(Records from a collection)
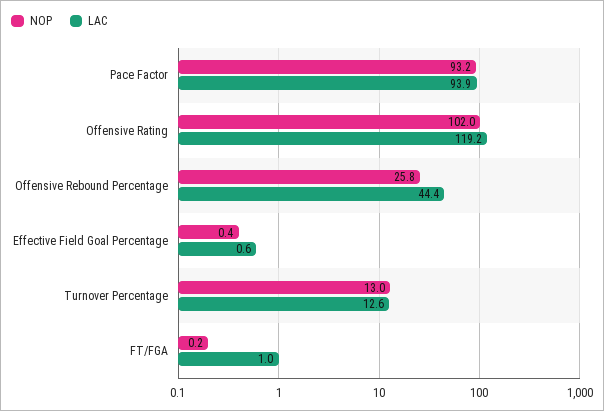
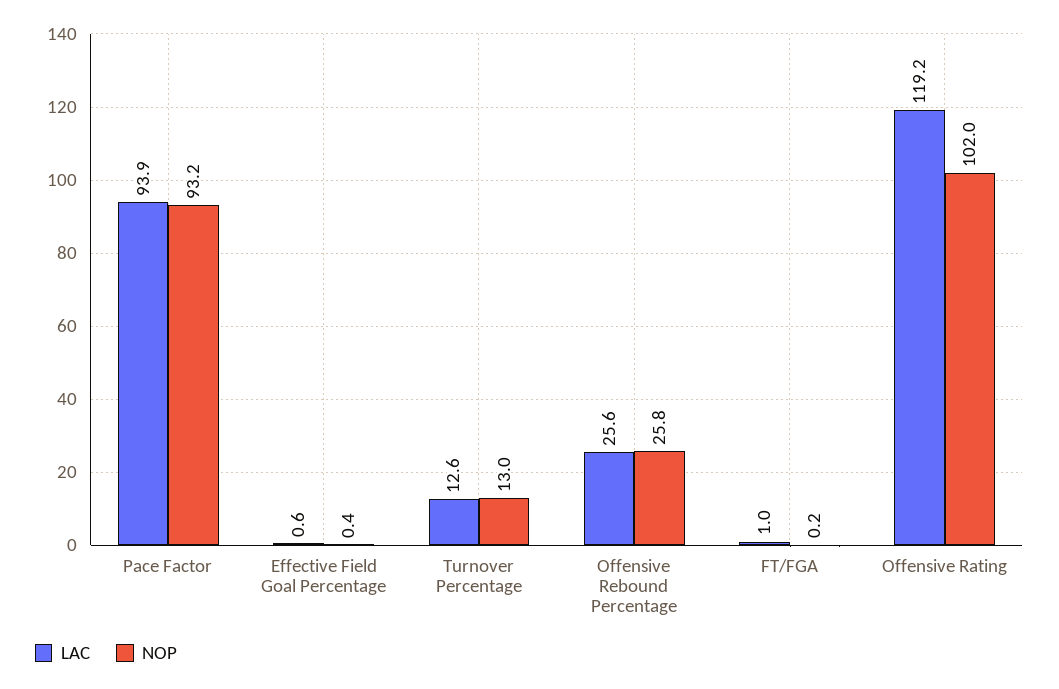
  {
    "NOP": {
      "Pace Factor": 93.2,
      "Offensive Rating": 102,
      "Offensive Rebound Percentage": 25.8,
      "Effective Field Goal Percentage": 0.4,
      "Turnover Percentage": 13,
      "FT/FGA": 0.2
    },
    "LAC": {
      "Pace Factor": 93.9,
      "Offensive Rating": 119.2,
-     "Offensive Rebound Percentage": 44.4,
+     "Offensive Rebound Percentage": 25.6,
      "Effective Field Goal Percentage": 0.6,
      "Turnover Percentage": 12.6,
      "FT/FGA": 1
    }
  }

### Try it
Output the entries verbatim but drop the images.

### Answer space
  {
    "NOP": {
      "Pace Factor": 93.2,
      "Offensive Rating": 102,
      "Offensive Rebound Percentage": 25.8,
      "Effective Field Goal Percentage": 0.4,
      "Turnover Percentage": 13,
      "FT/FGA": 0.2
    },
    "LAC": {
      "Pace Factor": 93.9,
      "Offensive Rating": 119.2,
-     "Offensive Rebound Percentage": 44.4,
+     "Offensive Rebound Percentage": 25.6,
      "Effective Field Goal Percentage": 0.6,
      "Turnover Percentage": 12.6,
      "FT/FGA": 1
    }
  }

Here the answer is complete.